Haines Phillips Architects
- Original design
- Unknown, 1582
- Haines Phillips Architects, 2016
The 2018 programme is now past. We will be launching the 2019 programme mid-August.
Originally built in 1582 as a private home for three-times Lord Mayor of London, Sir Richard Martin, Lauderdale House in Highgate is now a community hub, welcoming over 65,000 visitors every year. Each year we host a wide range of cutting-edge exhibitions and events, bringing the brightest new talent and high-profile established performers to north London. Lauderdale House also boasts a blooming programme of creative classes for both adults and children and can be hired for weddings, receptions and parties.

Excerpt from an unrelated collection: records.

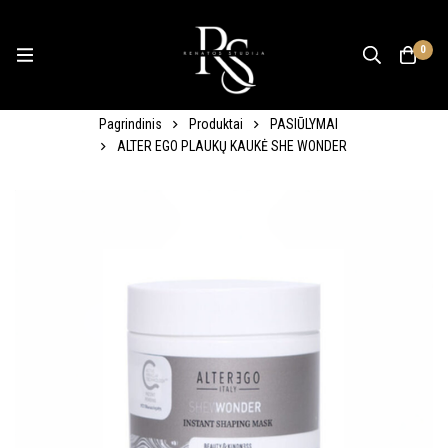
0
Pagrindinis
Produktai
PASIŪLYMAI
ALTER EGO PLAUKŲ KAUKĖ SHE WONDER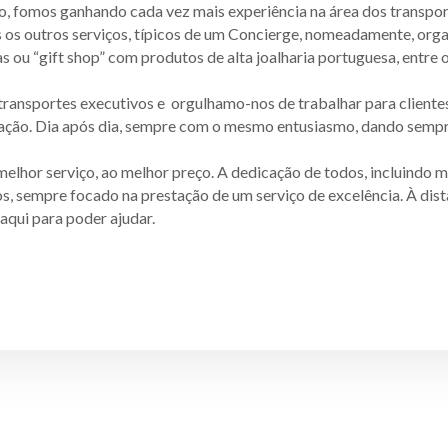
co, fomos ganhando cada vez mais experiência na área dos transpor
os outros serviços, típicos de um Concierge, nomeadamente, orga
as ou “gift shop” com produtos de alta joalharia portuguesa, entre 
transportes executivos e orgulhamo-nos de trabalhar para cliente
fação. Dia após dia, sempre com o mesmo entusiasmo, dando sempr
melhor serviço, ao melhor preço. A dedicação de todos, incluindo mo
os, sempre focado na prestação de um serviço de excelência. À dis
aqui para poder ajudar.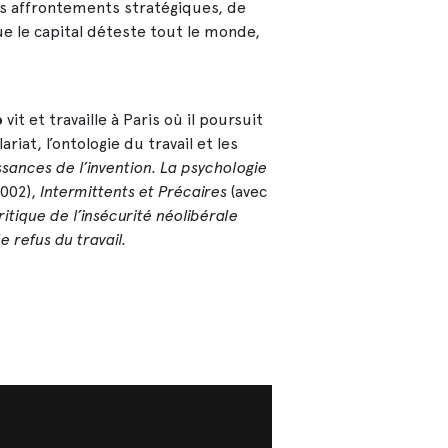
des affrontements stratégiques, de
e le capital déteste tout le monde,
o
vit et travaille à Paris où il poursuit
riat, l’ontologie du travail et les
ssances de l’invention. La psychologie
002),
Intermittents et Précaires
(avec
itique de l’insécurité néolibérale
refus du travail.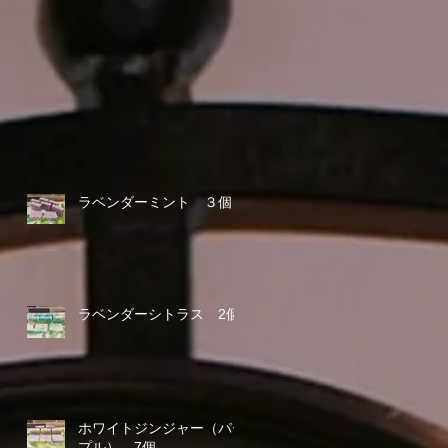
ラベンダーミント ３個
ラベンダーシトラス 2個
ホワイトジンジャー（パー
プル） 7個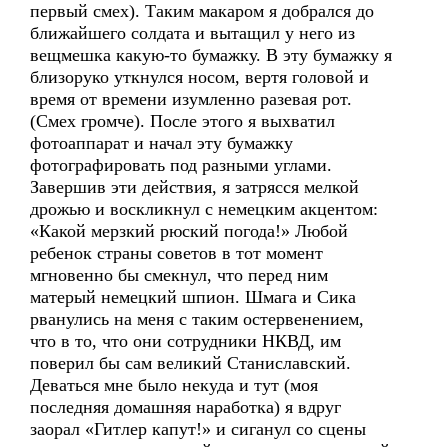
первый смех). Таким макаром я добрался до
ближайшего солдата и вытащил у него из
вещмешка какую-то бумажку. В эту бумажку я
близоруко уткнулся носом, вертя головой и
время от времени изумленно разевая рот.
(Смех громче). После этого я выхватил
фотоаппарат и начал эту бумажку
фотографировать под разными углами.
Завершив эти действия, я затрясся мелкой
дрожью и воскликнул с немецким акцентом:
«Какой мерзкий рюский погода!» Любой
ребенок страны советов в тот момент
мгновенно бы смекнул, что перед ним
матерый немецкий шпион. Шмага и Сика
рванулись на меня с таким остервенением,
что в то, что они сотрудники НКВД, им
поверил бы сам великий Станиславский.
Деваться мне было некуда и тут (моя
последняя домашняя наработка) я вдруг
заорал «Гитлер капут!» и сиганул со сцены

From a 'U' shaped two storey timber-framed house of the late 16th century, clad in lath and plaster, the house has changed over time whilst still retaining its original frame. A corridor serving ground and first floor was added in the 17th century, and in the 18th the whole facade was revamped in classical style, with the end fronting the lawn extended with pediment and colonnade.
Front Entrance Hall
Nell Gwynn's Bath: this was never a bath, but a display shelf for plate and china installed by the Quaker, Meade in 1677, at least 15 years after Nell Gwynn's time in the house.
Bas-relief over fireplace: this shows Achilles distressed at losing his friend Briseis, from Homer's Iliad. Installed in 1850 probably by James Yates.
Tudor beams: part of the original frame of the 16th century house, about 10 inches square with delicately moulded edges and stop ends, indicate this was an important room, probably dining hall. These beams are still structural.
Round-topped doorway: originally one of a pair on either side of the fireplace, this dates from the early 17th century, with hand carved decoration. Used as a model for anteroom door.
Ionic columns: these columns replaced the old Tudor frame which ran the whole length of the house, parallel to the outside wall. They were probably installed in the late 18th century.
Tudor frame and beams: parts of the original 16th century frame are visible. The wall frames either side (the fireplace wall was originally an outside wall on to the yard) and the main and subsidiary beams are still morticed and tennoned together.
The 'Jetty': main beams and joists extended 2 ft beyond the outer wall to support the upper floor which was wider. This was a fashionable and functional Tudor feature called a Jetty.
The original doorway: at the far end of the Gallery, the exposed frame shows where an external door frame was carved into the structural post, with a lath and plaster panel at the side. This door was opposite the original front door (see LCC plaque).
Fireplace: the huge beam over it indicates the width of the original fireplace. Scorch marks date from the 16th century.
Tudor brickwork: the bricks at the back of the fireplaces are smaller than those of later periods. They are Tudor bricks, part of the original house. The unusual pointing seems to have been designed to hold the original plaster which covered these walls.
Staircase: the present staircase is a repair/reconstruction of the stair of this design installed in 1670. It replaced an earlier staircase which ran anticlockwise, with a trompe l'oeil wall painting of a balustrade (as at Hatfield and Blickling).
Sacrificial objects: walled up in an enclosure at the top of the stairs between the newel post and the wall, were found (in 1961) two chickens, a candle stick etc (for good luck?). Now in the Museum of London.
Lantern: originally installed by Pauncefort in the early 18th century, it was damaged by the fire of 1963 and faithfully restored in 1983.
Tudor framework: originally the 'U' shaped Tudor house had no corridor, so there was a window from the staircase well into the yard. At the far end of the foyer stands the original framework of the outside wall, with carved window frame and groove for the staves supporting lath and plaster (described as the 'Paper' house).
The Tudor frame: the original timbers can be seen beyond the modern framework, and charred members beside the windows show survival of the fire of 1963. The original windows were oriels.
The King's Chamber: an inventory of 1685 shows the end of the gallery facing the lawn was described as 'The Kinges Chamber and Closett'. This was just fifteen years after Nell Gwynn's time. The room was extended by 10ft in 1760 to make the new elevation.
The anteroom: this smaller room replaces the 'Matted Gallery' and houses the cast of a ceiling rescued by the GLC in 1964 from a house in Leadenhall Street. This will be incorporated in the full restoration of this room, carried out by students of Vauxhall College with a grant from Heritage of London.
Tudor fireplace: with herring bone brick fireback central to the original fireplace, this was a central feature of the Matted Gallery.